▸ Task requirements: Keep to one stretch of the data below, the lines from the one with "[183. 从不订购的客户]" up to and including the one with "[608. 树节点](htt", and return that stretch exactly.

▸ Excerpted records:
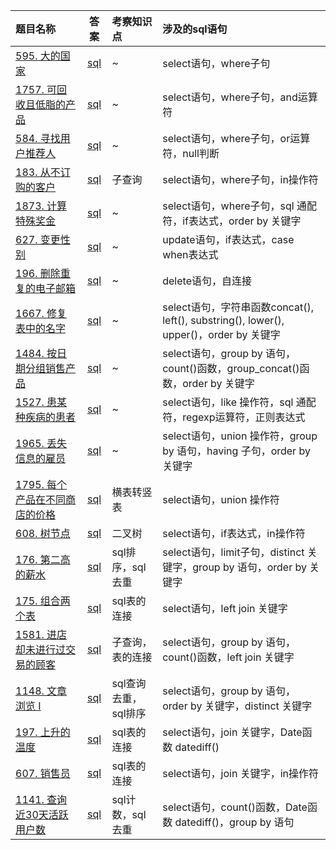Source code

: 题目名称|答案|考察知识点|涉及的sql语句
:-------|:-:|:---------|:-
[595. 大的国家](https://leetcode.cn/problems/big-countries/)|[sql](595.sql)|~|select语句，where子句
[1757. 可回收且低脂的产品](https://leetcode.cn/problems/recyclable-and-low-fat-products/)|[sql](1757.sql)|~|select语句，where子句，and运算符
[584. 寻找用户推荐人](https://leetcode.cn/problems/find-customer-referee/)|[sql](584.sql)|~|select语句，where子句，or运算符，null判断
[183. 从不订购的客户](https://leetcode.cn/problems/customers-who-never-order/)|[sql](183.sql)|子查询|select语句，where子句，in操作符
[1873. 计算特殊奖金](https://leetcode.cn/problems/calculate-special-bonus/)|[sql](1873.sql)|~|select语句，where子句，sql 通配符，if表达式，order by 关键字
[627. 变更性别](https://leetcode.cn/problems/swap-salary/)|[sql](627.sql)|~|update语句，if表达式，case when表达式
[196. 删除重复的电子邮箱](https://leetcode.cn/problems/delete-duplicate-emails/)|[sql](196.sql)|~|delete语句，自连接
[1667. 修复表中的名字](https://leetcode.cn/problems/fix-names-in-a-table/)|[sql](1667.sql)|~|select语句，字符串函数concat(), left(), substring(), lower(), upper()，order by 关键字
[1484. 按日期分组销售产品](https://leetcode.cn/problems/group-sold-products-by-the-date/)|[sql](1484.sql)|~|select语句，group by 语句，count()函数，group_concat()函数，order by 关键字
[1527. 患某种疾病的患者](https://leetcode.cn/problems/patients-with-a-condition/)|[sql](1527.sql)|~|select语句，like 操作符，sql 通配符，regexp运算符，正则表达式
[1965. 丢失信息的雇员](https://leetcode.cn/problems/employees-with-missing-information/)|[sql](1965.sql)|~|select语句，union 操作符，group by 语句，having 子句，order by 关键字
[1795. 每个产品在不同商店的价格](https://leetcode.cn/problems/rearrange-products-table/)|[sql](1795.sql)|横表转竖表|select语句，union 操作符
[608. 树节点](https://leetcode.cn/problems/tree-node/)|[sql](608.sql)|二叉树|select语句，if表达式，in操作符
[176. 第二高的薪水](https://leetcode.cn/problems/second-highest-salary/)|[sql](176.sql)|sql排序，sql去重|select语句，limit子句，distinct 关键字，group by 语句，order by 关键字
[175. 组合两个表](https://leetcode.cn/problems/combine-two-tables/)|[sql](175.sql)|sql表的连接|select语句，left join 关键字
[1581. 进店却未进行过交易的顾客](https://leetcode.cn/problems/customer-who-visited-but-did-not-make-any-transactions/)|[sql](1581.sql)|子查询，表的连接|select语句，group by 语句，count()函数，left join 关键字
[1148. 文章浏览 I](https://leetcode.cn/problems/article-views-i/)|[sql](1148.sql)|sql查询去重，sql排序|select语句，group by 语句，order by 关键字，distinct 关键字
[197. 上升的温度](https://leetcode.cn/problems/rising-temperature/)|[sql](197.sql)|sql表的连接|select语句，join 关键字，Date函数 datediff()
[607. 销售员](https://leetcode.cn/problems/sales-person/)|[sql](607.sql)|sql表的连接|select语句，join 关键字，in操作符
[1141. 查询近30天活跃用户数](https://leetcode.cn/problems/user-activity-for-the-past-30-days-i/)|[sql](1141.sql)|sql计数，sql去重|select语句，count()函数，Date函数 datediff()，group by 语句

▸ Solution to the exercise:
[183. 从不订购的客户](https://leetcode.cn/problems/customers-who-never-order/)|[sql](183.sql)|子查询|select语句，where子句，in操作符
[1873. 计算特殊奖金](https://leetcode.cn/problems/calculate-special-bonus/)|[sql](1873.sql)|~|select语句，where子句，sql 通配符，if表达式，order by 关键字
[627. 变更性别](https://leetcode.cn/problems/swap-salary/)|[sql](627.sql)|~|update语句，if表达式，case when表达式
[196. 删除重复的电子邮箱](https://leetcode.cn/problems/delete-duplicate-emails/)|[sql](196.sql)|~|delete语句，自连接
[1667. 修复表中的名字](https://leetcode.cn/problems/fix-names-in-a-table/)|[sql](1667.sql)|~|select语句，字符串函数concat(), left(), substring(), lower(), upper()，order by 关键字
[1484. 按日期分组销售产品](https://leetcode.cn/problems/group-sold-products-by-the-date/)|[sql](1484.sql)|~|select语句，group by 语句，count()函数，group_concat()函数，order by 关键字
[1527. 患某种疾病的患者](https://leetcode.cn/problems/patients-with-a-condition/)|[sql](1527.sql)|~|select语句，like 操作符，sql 通配符，regexp运算符，正则表达式
[1965. 丢失信息的雇员](https://leetcode.cn/problems/employees-with-missing-information/)|[sql](1965.sql)|~|select语句，union 操作符，group by 语句，having 子句，order by 关键字
[1795. 每个产品在不同商店的价格](https://leetcode.cn/problems/rearrange-products-table/)|[sql](1795.sql)|横表转竖表|select语句，union 操作符
[608. 树节点](https://leetcode.cn/problems/tree-node/)|[sql](608.sql)|二叉树|select语句，if表达式，in操作符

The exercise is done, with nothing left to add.